The kids in my life have become quite the conversationalists.
From my nieces, nephews, and students to my own children, our conversations have expanded greatly as they all have realized that there were days that they have never seen, but I have.
We talk about what’s happening in the world around them currently, or what’s happened in recent history.
Our conversations have become a bit of a time warp and it's simultaneously hilarious and spellbinding.
Here’s one of my favorite conversations with my nephew regarding the events on Sept. 11, 2001:
“So, you were around when this happened?” He fidgeted with the glass in his hand as he leaned on the table, a bit wide eyed, waiting for my reply. I see the little stubble on his mid-adolescent face a bit clearer.
“Well, I wasn’t there, but I remember where I was when it happened. It’s kind of surreal to think…”
He interrupted me and hit his hand excitedly on the table. “You were alive in the 1900s?” His gasp was as sincere as it was dramatic.
“Wait, you cannot credit my first-hand knowledge for the whole century, because … a century is 100 years, right?” I choked down a laugh to get through the sentence. I elongated the pause hoping it brought clarity to the fact that I am nowhere near 100 years old, let alone beyond it.
I quickly realized that he didn’t catch on. I needed to give him an education in the most subtle way.
“Besides,” I began, “The Twin Towers attack happened in 2001, so technically, if we are talking about centuries, you should have first-hand knowledge of that.”
“No way,” he said. “That was before I was born.” I watched as the reality of what he’d said to me slowly sink in. “I just know that you always seem to know about the years around when you were born, that’s why I said the 1900s. Like, you would know about Elvis' death or when JFK died, right?”

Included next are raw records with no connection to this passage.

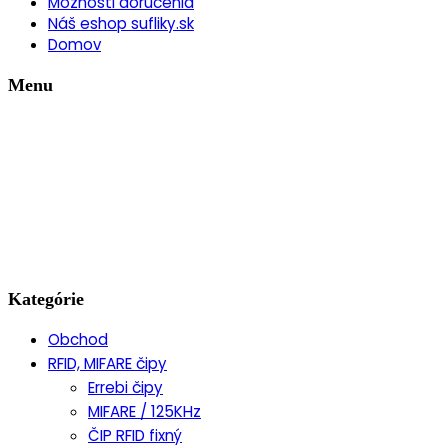
Možnosti doručenia
Náš eshop sufliky.sk
Domov
Menu
Kategórie
Obchod
RFID, MIFARE čipy
Errebi čipy
MIFARE / 125KHz
ČIP RFID fixný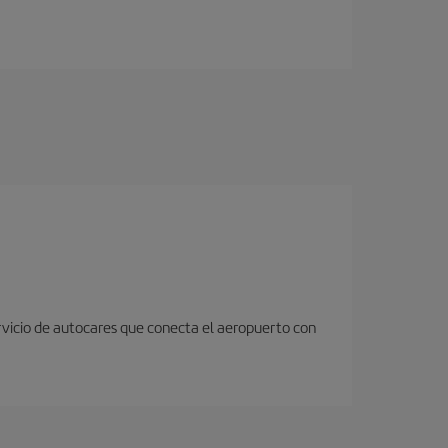
rvicio de autocares que conecta el aeropuerto con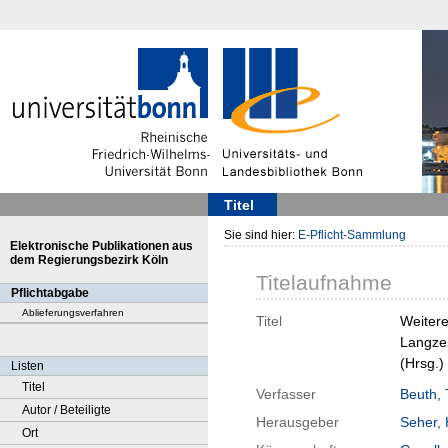
Titel
Sie sind hier:
E-Pflicht-Sammlung
Elektronische Publikationen aus
dem Regierungsbezirk Köln
Titelaufnahme
Pflichtabgabe
Ablieferungsverfahren
Titel
Weitere
Langzei
(Hrsg.
Listen
Titel
Verfasser
Beuth,
Autor / Beteiligte
Herausgeber
Seher, 
Ort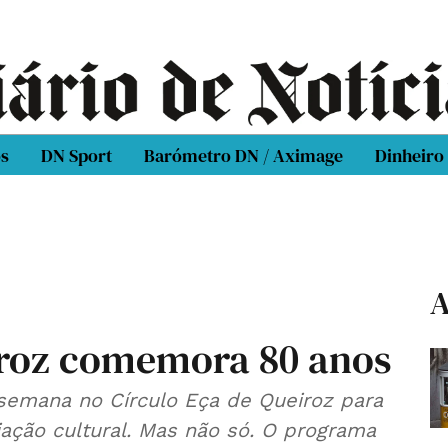
os
DN Sport
Barómetro DN / Aximage
Dinheiro
A
iroz comemora 80 anos
semana no Círculo Eça de Queiroz para
iação cultural. Mas não só. O programa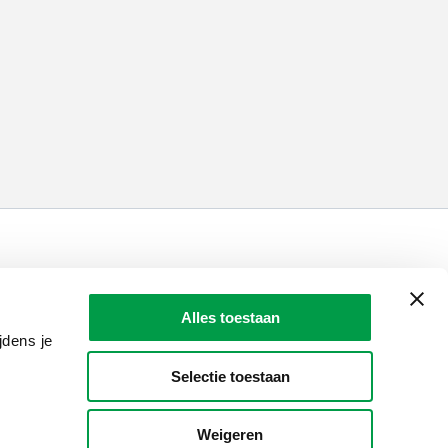
LAIO AWARDS
Contact
Alles toestaan
en, meldingen & fraudebestrijding
jdens je
Selectie toestaan
Weigeren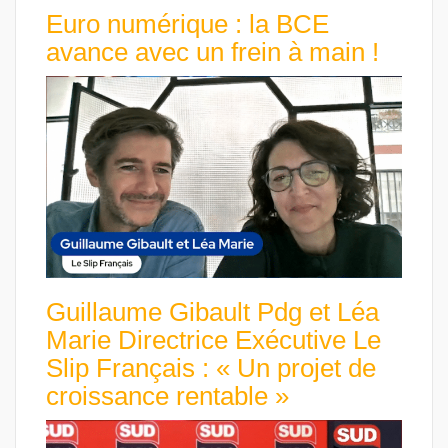
Euro numérique : la BCE
avance avec un frein à main !
Guillaume Gibault Pdg et Léa
Marie Directrice Exécutive Le
Slip Français : « Un projet de
croissance rentable »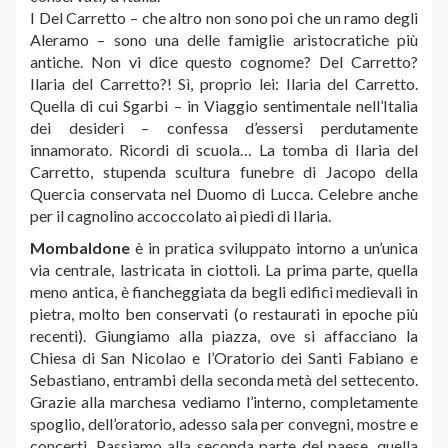
I Del Carretto – che altro non sono poi che un ramo degli
Aleramo – sono una delle famiglie aristocratiche più
antiche. Non vi dice questo cognome? Del Carretto?
Ilaria del Carretto?! Sì, proprio lei: Ilaria del Carretto.
Quella di cui Sgarbi – in Viaggio sentimentale nell’Italia
dei desideri – confessa d’essersi perdutamente
innamorato. Ricordi di scuola… La tomba di Ilaria del
Carretto, stupenda scultura funebre di Jacopo della
Quercia conservata nel Duomo di Lucca. Celebre anche
per il cagnolino accoccolato ai piedi di Ilaria.
Mombaldone
è in pratica sviluppato intorno a un’unica
via centrale, lastricata in ciottoli. La prima parte, quella
meno antica, è fiancheggiata da begli edifici medievali in
pietra, molto ben conservati (o restaurati in epoche più
recenti). Giungiamo alla piazza, ove si affacciano la
Chiesa di San Nicolao e l’Oratorio dei Santi Fabiano e
Sebastiano, entrambi della seconda metà del settecento.
Grazie alla marchesa vediamo l’interno, completamente
spoglio, dell’oratorio, adesso sala per convegni, mostre e
concerti. Passiamo alla seconda parte del paese, quella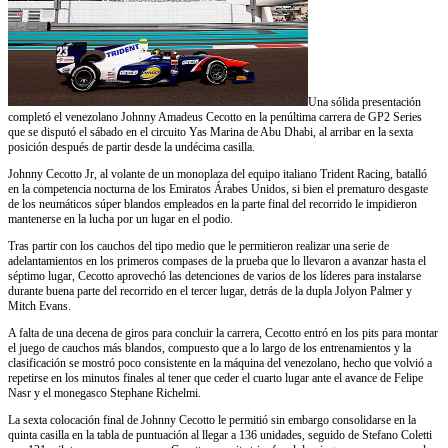
Una sólida presentación
completó el venezolano Johnny Amadeus Cecotto en la penúltima carrera de GP2 Series
que se disputó el sábado en el circuito Yas Marina de Abu Dhabi, al arribar en la sexta
posición después de partir desde la undécima casilla.
Johnny Cecotto Jr, al volante de un monoplaza del equipo italiano Trident Racing, batalló
en la competencia nocturna de los Emiratos Árabes Unidos, si bien el prematuro desgaste
de los neumáticos súper blandos empleados en la parte final del recorrido le impidieron
mantenerse en la lucha por un lugar en el podio.
Tras partir con los cauchos del tipo medio que le permitieron realizar una serie de
adelantamientos en los primeros compases de la prueba que lo llevaron a avanzar hasta el
séptimo lugar, Cecotto aprovechó las detenciones de varios de los líderes para instalarse
durante buena parte del recorrido en el tercer lugar, detrás de la dupla Jolyon Palmer y
Mitch Evans.
A falta de una decena de giros para concluir la carrera, Cecotto entró en los pits para montar
el juego de cauchos más blandos, compuesto que a lo largo de los entrenamientos y la
clasificación se mostró poco consistente en la máquina del venezolano, hecho que volvió a
repetirse en los minutos finales al tener que ceder el cuarto lugar ante el avance de Felipe
Nasr y el monegasco Stephane Richelmi.
La sexta colocación final de Johnny Cecotto le permitió sin embargo consolidarse en la
quinta casilla en la tabla de puntuación al llegar a 136 unidades, seguido de Stefano Coletti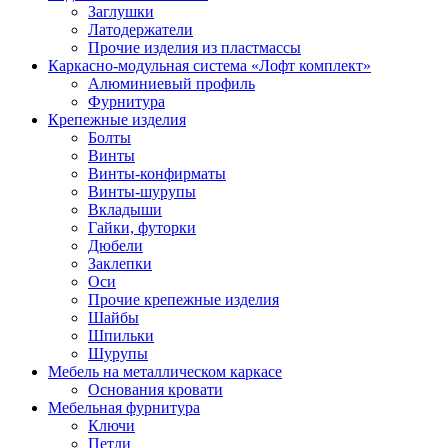
Заглушки
Латодержатели
Прочие изделия из пластмассы
Каркасно-модульная система «Лофт комплект»
Алюминиевый профиль
Фурнитура
Крепежные изделия
Болты
Винты
Винты-конфирматы
Винты-шурупы
Вкладыши
Гайки, футорки
Дюбели
Заклепки
Оси
Прочие крепежные изделия
Шайбы
Шпильки
Шурупы
Мебель на металлическом каркасе
Основания кровати
Мебельная фурнитура
Ключи
Петли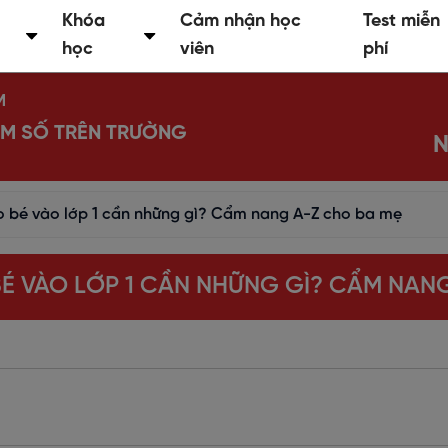
Khóa
Cảm nhận học
Test miễn
học
viên
phí
M
IỂM SỐ TRÊN TRƯỜNG
N
o bé vào lớp 1 cần những gì? Cẩm nang A-Z cho ba mẹ
É VÀO LỚP 1 CẦN NHỮNG GÌ? CẨM NAN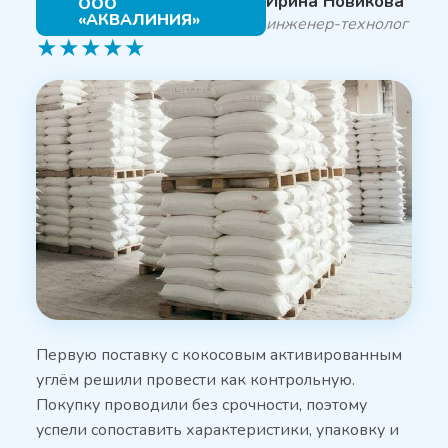
Ирина Новикова
ООО
«АКВАЛИНИЯ»
инженер-технолог
★
★
★
★
★
Первую поставку с кокосовым активированным
углём решили провести как контрольную.
Покупку проводили без срочности, поэтому
успели сопоставить характеристики, упаковку и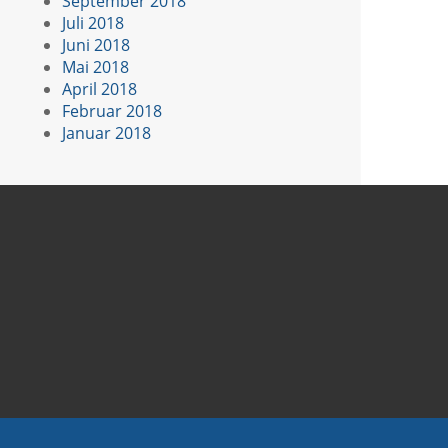
September 2018
Juli 2018
Juni 2018
Mai 2018
April 2018
Februar 2018
Januar 2018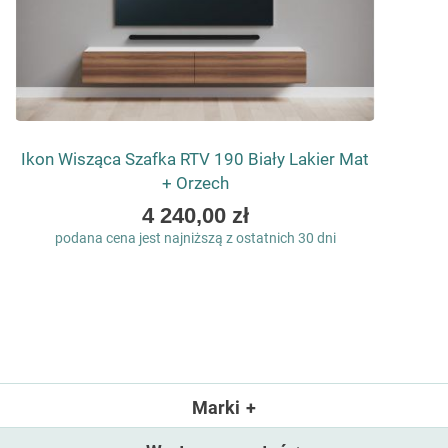
Ikon Wisząca Szafka RTV 190 Biały Lakier Mat
+ Orzech
4 240,00 zł
podana cena jest najniższą z ostatnich 30 dni
Marki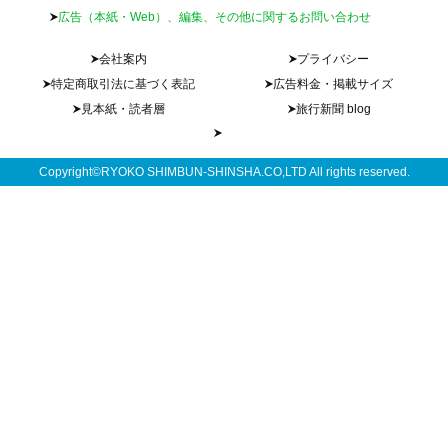
広告（本紙・Web）、編集、その他に関するお問い合わせ
会社案内
プライバシー
特定商取引法に基づく表記
広告料金・掲載サイズ
見本紙・読者層
旅行新聞 blog
Copyright©RYOKO SHIMBUN-SHINSHA.CO,LTD All rights reserved.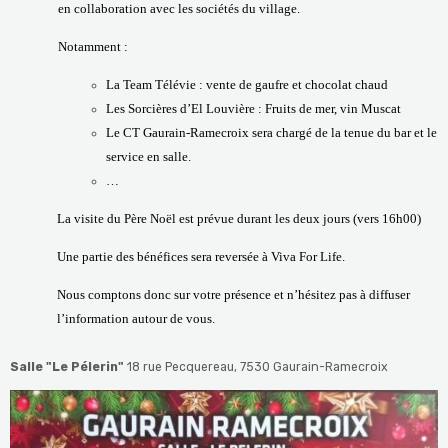
en collaboration avec les sociétés du village.
Notamment :
La Team Télévie : vente de gaufre et chocolat chaud
Les Sorcières d’El Louvière : Fruits de mer, vin Muscat
Le CT Gaurain-Ramecroix sera chargé de la tenue du bar et le
service en salle.
…
La visite du Père Noël est prévue durant les deux jours (vers 16h00)
Une partie des bénéfices sera reversée à Viva For Life.
Nous comptons donc sur votre présence et n’hésitez pas à diffuser
l’information autour de vous.
Salle "Le Pélerin"
18 rue Pecquereau, 7530 Gaurain-Ramecroix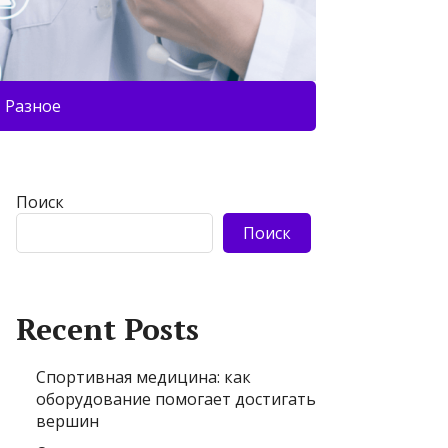
Разное
Поиск
Поиск
Recent Posts
Спортивная медицина: как
оборудование помогает достигать
вершин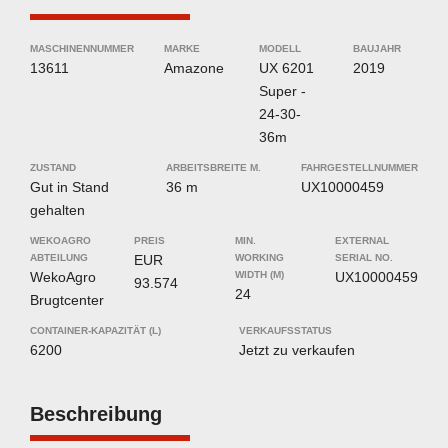
MASCHINENNUMMER
MARKE
MODELL
BAUJAHR
13611
Amazone
UX 6201
2019
Super -
24-30-
36m
ZUSTAND
ARBEITSBREITE M.
FAHRGESTELLNUMMER
Gut in Stand
36 m
UX10000459
gehalten
WEKOAGRO
PREIS
MIN.
EXTERNAL
ABTEILUNG
EUR
WORKING
SERIAL NO.
WekoAgro
WIDTH (M)
UX10000459
93.574
24
Brugtcenter
CONTAINER-KAPAZITÄT (L)
VERKAUFSSTATUS
6200
Jetzt zu verkaufen
Beschreibung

I chuckled and said, “Right.”
We continued that night with friends and family leaning into the conversation, sharing where they were when the Twin Towers collapsed. It ebbed and flowed with facts and personal stories or close second-hand accounts.
Hopefully, my nephew now knows what the word “century” means.
I remember a similar conversation in my classroom with my second-grade students. I taught a lesson around the Twin Towers attack while having to navigate wide-eyed questions. It was one of my favorite days to date. My students shared their stories and even how some of their families were present in New York the day this happened, before any of them were born.
Even then, I had great conversationalists around me, about one of the saddest days in history for the United States. Again, we all shared facts, stories, and perspectives as I guided them through their journey to understand and even inquire more with their families at home. Many of my students’ families reached out to thank me for the conversation we had in class that day.
What they didn’t know was that I was very grateful to them for allowing me to have that conversation with their little ones.
I was sitting in our family’s car on September 11, 2001. I was waiting for my mom to return from the administrative office of my co-op school program in Dallas, Texas. I don’t think my 14-year-old mind truly comprehended what the radio announcer was saying. I just remember staring at the glove compartment and blinking rhythmically.
My mom interrupted my thoughts with the opening of the car door. She could tell by the cadence of the sentence ending on the radio program and the look on my face that I knew. For the next 20 minutes we talked about what we didn’t know, what we did know, and what we hoped for.
It's September, so naturally I think of this conversation and pause with reverence to the lives lost 23 years ago and the new generation that talks about it now. I’m glad we can have real conversations about the world around us because a lot is happening, good, bad, and ugly.
I’m sure I will continue many conversations with the conclusion of the 2024 Olympics and as election season picks up. We are going to have a lot to talk about, whether we are foreshadowing or remembering. It’s a call for good conversations with our conversationalists, and about more than just what they want to do with their friends this weekend.
Still, swirling in weekend plans in the current events conversation keeps life like an oyster, budding with opportunity.
I’m taking note of more stories from the younger generations in my life. We will be sure to keep it under five decades, so that people like me don’t weigh in omnipotently on the entire century.
I really hope my nephew now knows the true meaning of that word.
Diamone Ukegbu is a local Little Haiti artist, creative, teacher, mom and wife who is in the throes of raising three children while trying to keep her sanity.